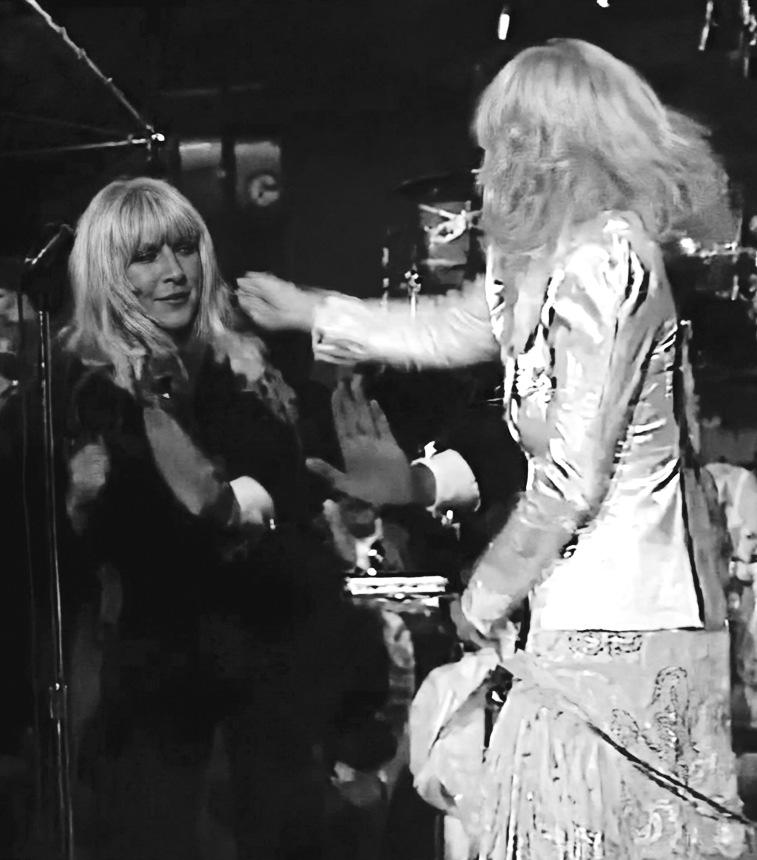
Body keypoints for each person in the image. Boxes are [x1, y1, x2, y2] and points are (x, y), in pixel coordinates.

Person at [237, 39, 748, 858]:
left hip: (631, 617)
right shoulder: (539, 262)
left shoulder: (608, 260)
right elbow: (450, 325)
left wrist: (484, 595)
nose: (482, 172)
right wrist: (314, 311)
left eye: (497, 148)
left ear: (550, 151)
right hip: (569, 617)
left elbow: (573, 475)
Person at [1, 176, 395, 860]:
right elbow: (79, 538)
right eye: (145, 257)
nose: (173, 272)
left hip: (269, 668)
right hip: (147, 678)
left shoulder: (246, 369)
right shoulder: (77, 390)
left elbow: (285, 493)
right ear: (106, 272)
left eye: (183, 249)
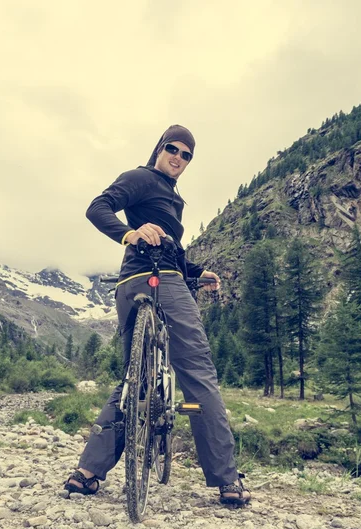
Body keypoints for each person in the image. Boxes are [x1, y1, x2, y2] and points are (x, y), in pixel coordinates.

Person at [64, 124, 251, 505]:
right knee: (197, 372)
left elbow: (172, 250)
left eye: (187, 155)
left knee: (132, 380)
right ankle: (226, 479)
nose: (179, 158)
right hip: (157, 280)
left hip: (134, 284)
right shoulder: (140, 177)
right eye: (173, 149)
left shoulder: (168, 196)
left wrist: (197, 272)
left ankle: (86, 473)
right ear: (159, 149)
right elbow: (97, 207)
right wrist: (129, 233)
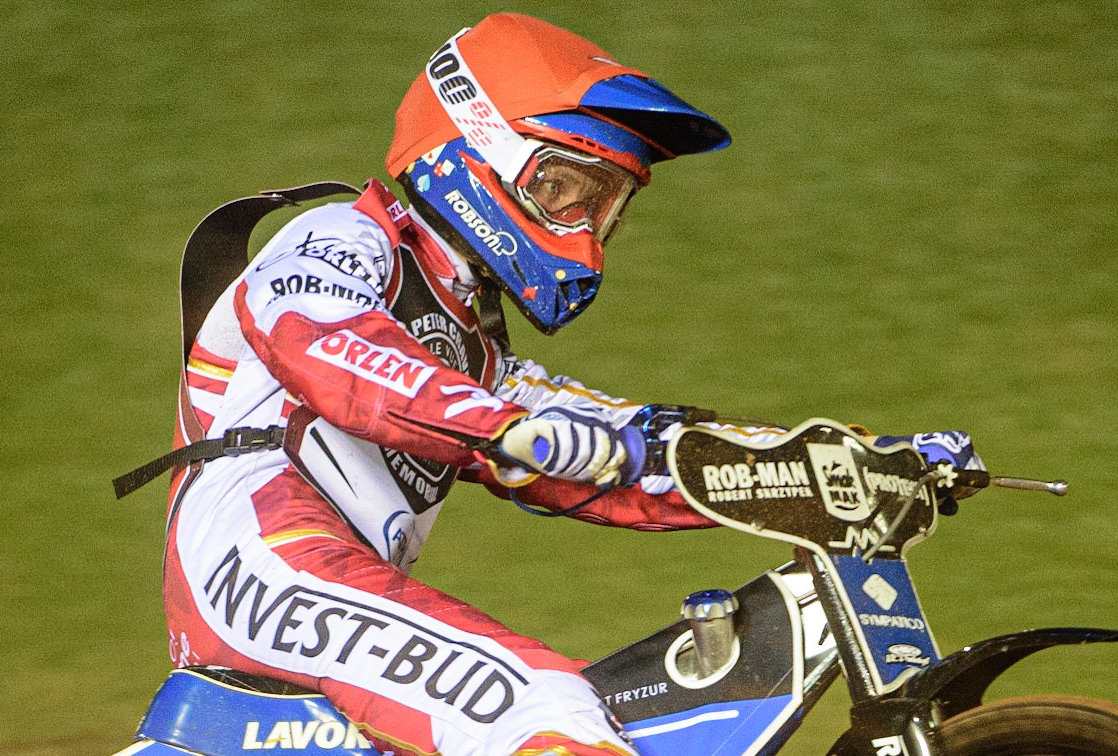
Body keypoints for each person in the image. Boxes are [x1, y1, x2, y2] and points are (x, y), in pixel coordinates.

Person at [144, 13, 983, 756]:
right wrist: (503, 427)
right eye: (562, 189)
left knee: (598, 715)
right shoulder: (338, 238)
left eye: (604, 206)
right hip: (261, 559)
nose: (583, 230)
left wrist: (848, 465)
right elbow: (323, 349)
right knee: (543, 714)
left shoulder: (476, 350)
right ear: (476, 149)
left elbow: (626, 449)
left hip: (331, 574)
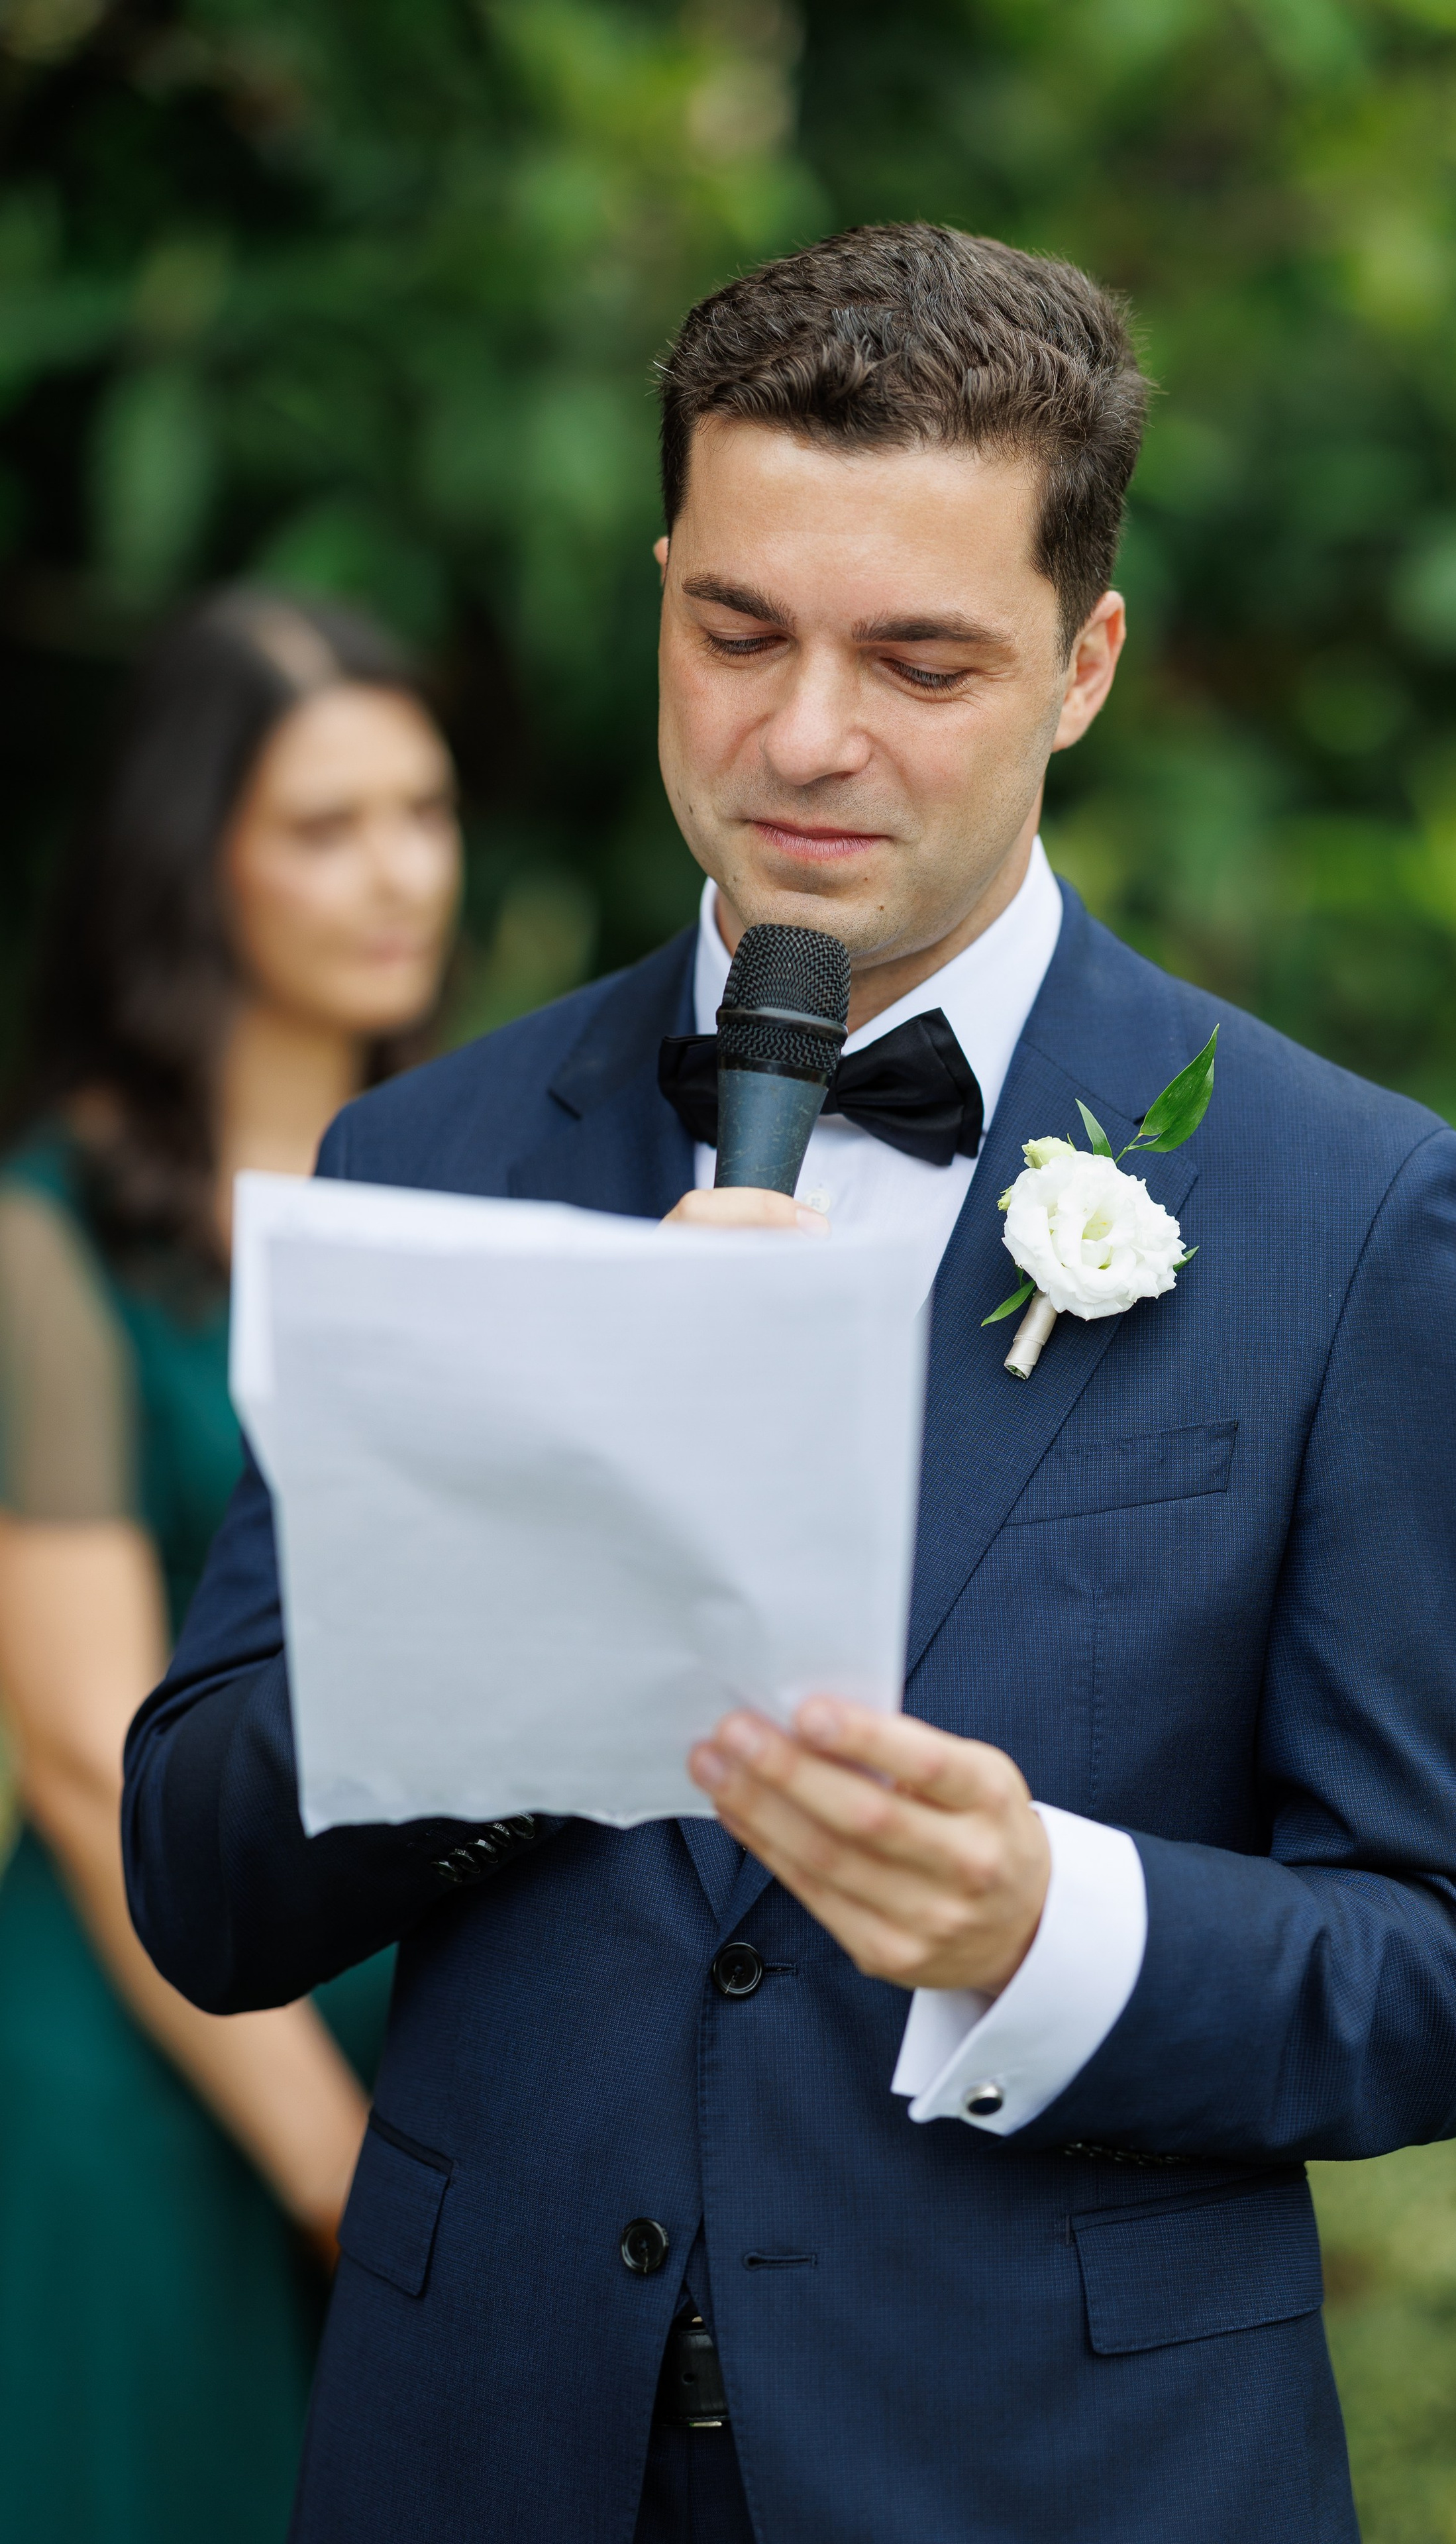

____________________

What is expected
Set down the entries again without change. Leave the pictures out.

Completed exercise
Body keypoints for each person in the image. Boxes are [x1, y1, x2, y2] and points are (x, y), in pixel coordinates.

Person at [237, 39, 748, 858]:
left hip: (631, 617)
right shoulder: (539, 262)
left shoulder: (608, 260)
right elbow: (450, 325)
left wrist: (484, 595)
nose: (482, 172)
right wrist: (314, 311)
left eye: (497, 148)
left ear: (550, 151)
right hip: (569, 617)
left elbow: (573, 475)
Person at [1, 176, 395, 860]:
right elbow: (79, 538)
right eye: (145, 257)
nose: (173, 272)
left hip: (269, 668)
right hip: (147, 678)
left shoulder: (246, 369)
right shoulder: (77, 390)
left elbow: (285, 493)
right ear: (106, 272)
left eye: (183, 249)
Body keypoints for each person in the image. Boxes are [x1, y1, x2, y2] and points are (x, y), in pixel coordinates.

Person at [64, 124, 251, 505]:
right knee: (197, 372)
left elbow: (172, 250)
left eye: (187, 155)
left knee: (132, 380)
right ankle: (226, 479)
nose: (179, 158)
right hip: (157, 280)
left hip: (134, 284)
right shoulder: (140, 177)
right eye: (173, 149)
left shoulder: (168, 196)
left wrist: (197, 272)
left ankle: (86, 473)
right ear: (159, 149)
right elbow: (97, 207)
right wrist: (129, 233)
Body keypoints for each person in the image. Boxes are [x1, y1, x2, y2] and points are (x, y), in pixel coordinates.

Person at [144, 13, 983, 756]:
right wrist: (503, 427)
right eye: (562, 189)
left knee: (598, 715)
right shoulder: (338, 238)
left eye: (604, 206)
right hip: (261, 559)
nose: (583, 230)
left wrist: (848, 465)
right elbow: (323, 349)
right knee: (543, 714)
left shoulder: (476, 350)
right ear: (476, 149)
left elbow: (626, 449)
left hip: (331, 574)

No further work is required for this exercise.